▶ [TASK] Reproduce the entries exactly, but keep the pictures out of the copy.

▶ [INPUT MATERIAL]
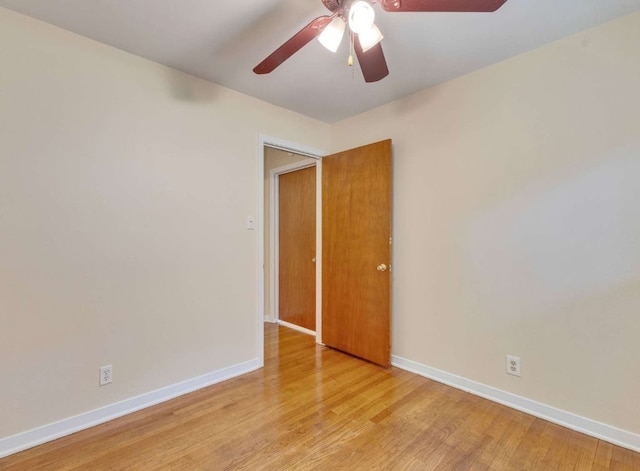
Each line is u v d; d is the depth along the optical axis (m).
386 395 2.35
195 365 2.43
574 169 1.96
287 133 3.04
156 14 1.75
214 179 2.53
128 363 2.12
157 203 2.24
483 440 1.84
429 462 1.67
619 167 1.82
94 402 1.98
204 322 2.47
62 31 1.88
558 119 2.01
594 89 1.89
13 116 1.73
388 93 2.73
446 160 2.53
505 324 2.23
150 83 2.22
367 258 2.94
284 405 2.21
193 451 1.74
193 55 2.16
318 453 1.73
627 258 1.79
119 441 1.82
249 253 2.75
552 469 1.62
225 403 2.23
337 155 3.20
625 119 1.80
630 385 1.78
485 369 2.32
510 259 2.21
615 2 1.68
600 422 1.87
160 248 2.26
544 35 1.95
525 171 2.14
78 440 1.82
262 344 2.83
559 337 2.01
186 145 2.38
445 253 2.54
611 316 1.84
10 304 1.72
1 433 1.69
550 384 2.04
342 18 1.47
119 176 2.08
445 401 2.27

▶ [RESULT FOR THIS EXERCISE]
Each line is u v d; d is the depth along the optical axis (m).
386 395 2.35
195 365 2.43
574 169 1.96
287 133 3.04
156 14 1.75
214 179 2.53
128 363 2.12
157 203 2.24
483 440 1.84
429 462 1.67
619 167 1.82
94 402 1.98
204 322 2.47
62 31 1.88
558 119 2.01
594 89 1.89
13 116 1.73
388 93 2.73
446 160 2.53
505 324 2.23
150 83 2.22
367 258 2.94
284 405 2.21
193 451 1.74
193 55 2.16
318 453 1.73
627 258 1.79
119 441 1.82
249 253 2.75
552 469 1.62
225 403 2.23
337 155 3.20
625 119 1.80
630 385 1.78
485 369 2.32
510 259 2.21
615 2 1.68
600 422 1.87
160 248 2.26
544 35 1.95
525 171 2.14
78 440 1.82
262 344 2.83
559 337 2.01
186 145 2.38
445 253 2.54
611 316 1.84
10 304 1.72
1 433 1.69
550 384 2.04
342 18 1.47
119 176 2.08
445 401 2.27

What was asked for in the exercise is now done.